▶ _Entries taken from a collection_

★ ★ ★

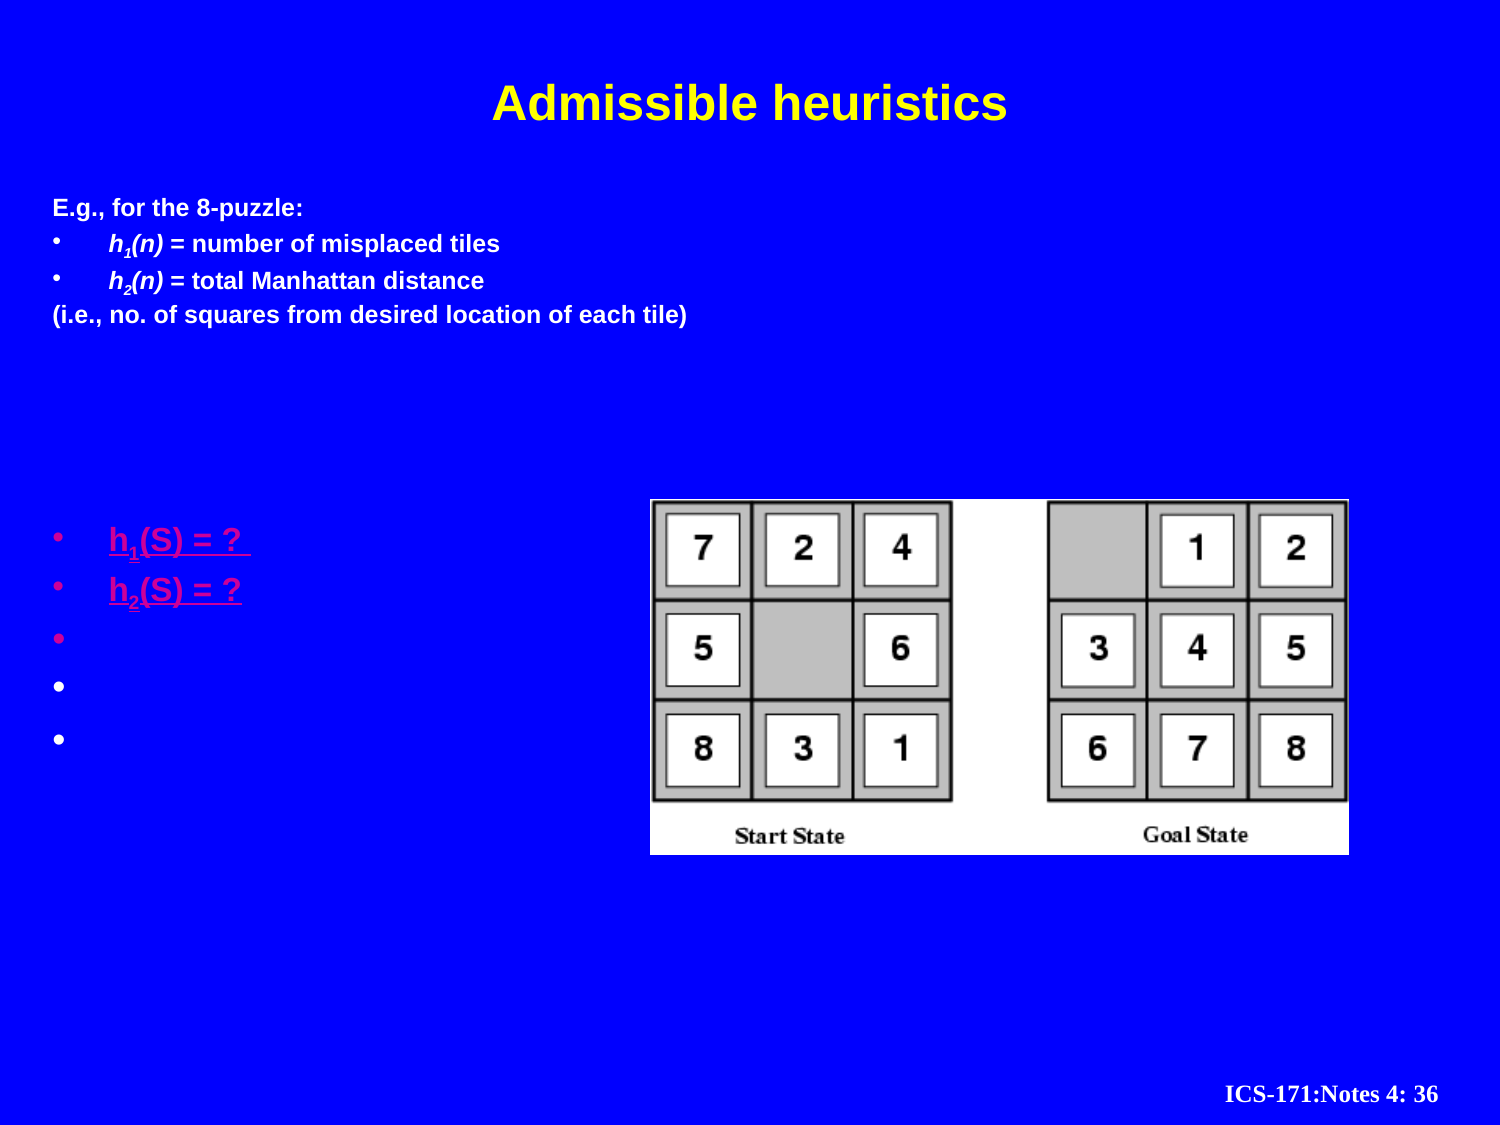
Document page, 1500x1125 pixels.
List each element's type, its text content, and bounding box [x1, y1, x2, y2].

title Admissible heuristics [112, 49, 1388, 150]
list E.g., for the 8-puzzle: h1(n) = number of misplaced tiles h2(n) = total Manhattan distance (i.e., no. of squares from desired location of each tile) h1(S) = ? h2(S) = ? [37, 187, 1326, 1013]
picture [650, 499, 1349, 855]
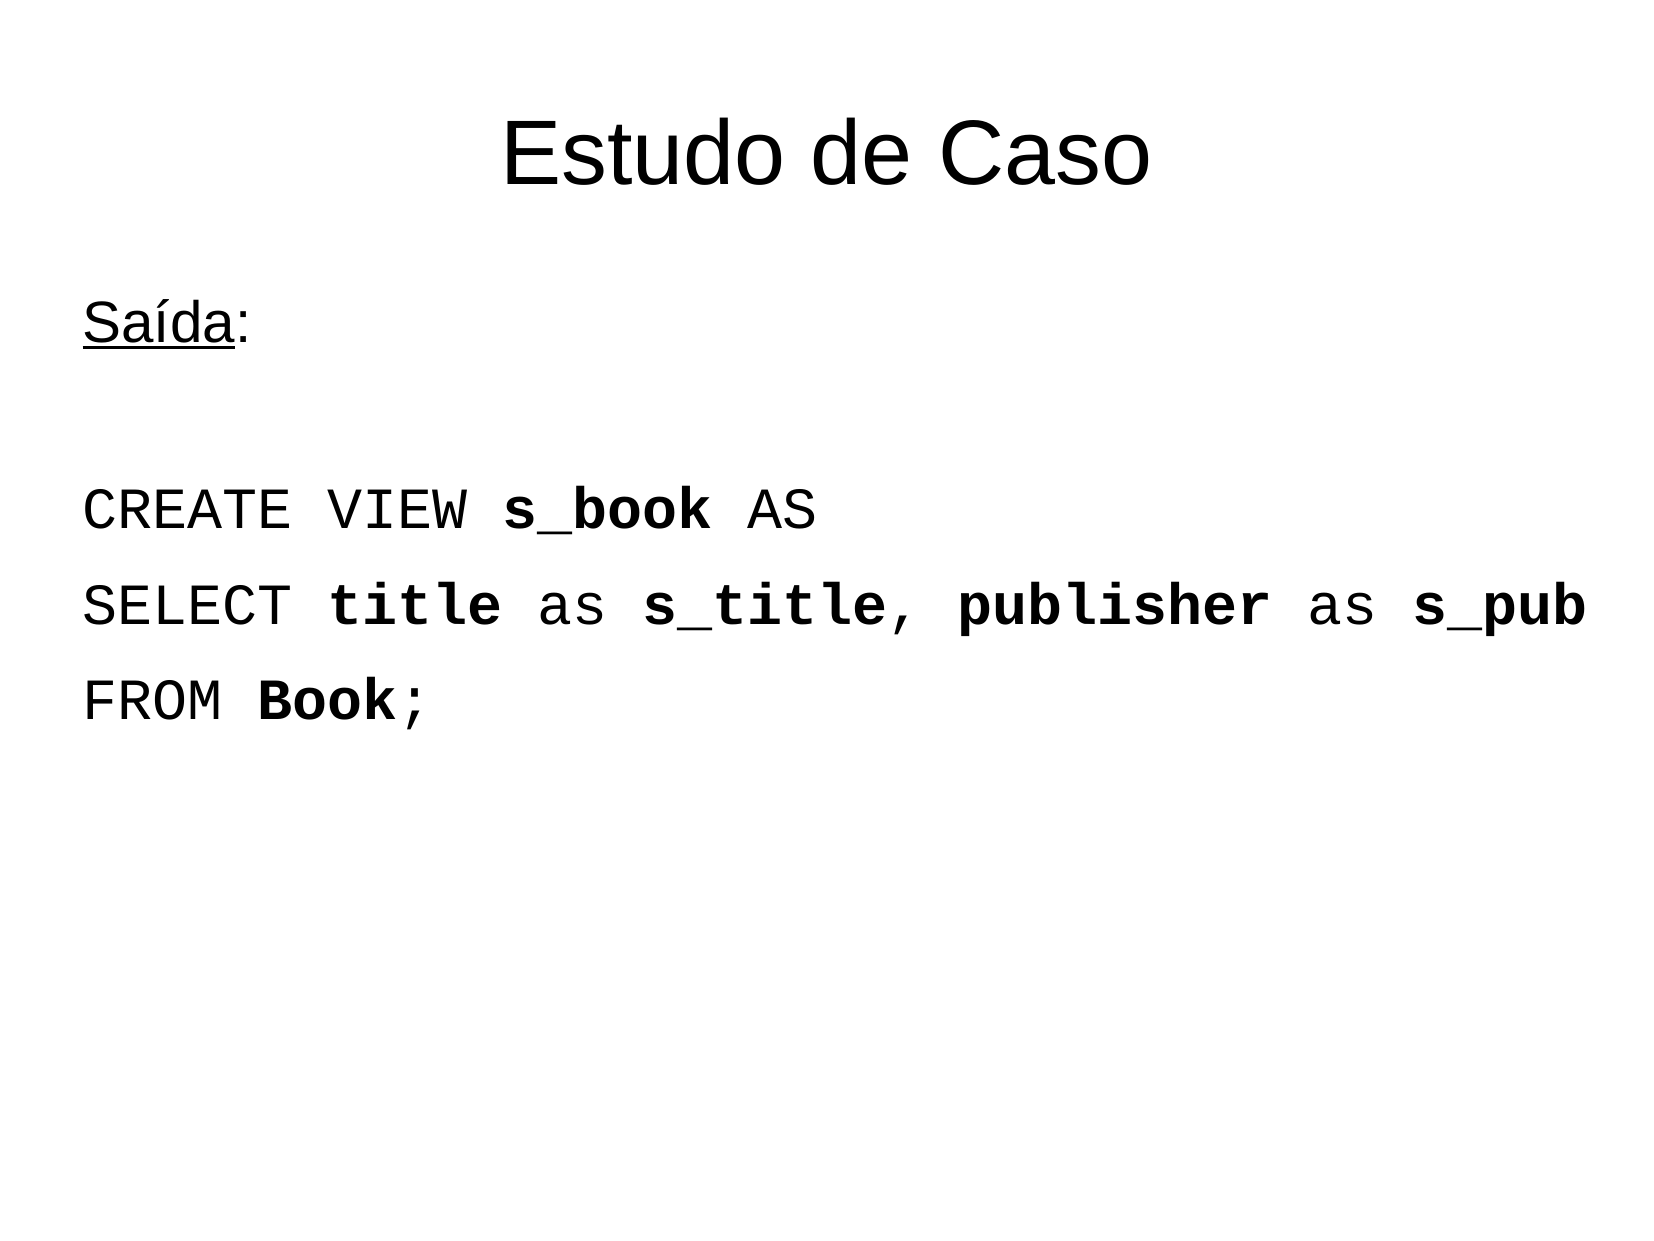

★ ★ ★

Write out the entries again with "bounding box" replaced by "enclosing rectangle" and everything else unchanged. Leave the pictures out.

Document page, 1500x1125 pixels.
List each element's type, its text content, and enclosing rectangle [x1, y1, x2, y2].

title Admissible heuristics [112, 49, 1388, 150]
list E.g., for the 8-puzzle: h1(n) = number of misplaced tiles h2(n) = total Manhattan distance (i.e., no. of squares from desired location of each tile) h1(S) = ? h2(S) = ? [37, 187, 1326, 1013]
picture [650, 499, 1349, 855]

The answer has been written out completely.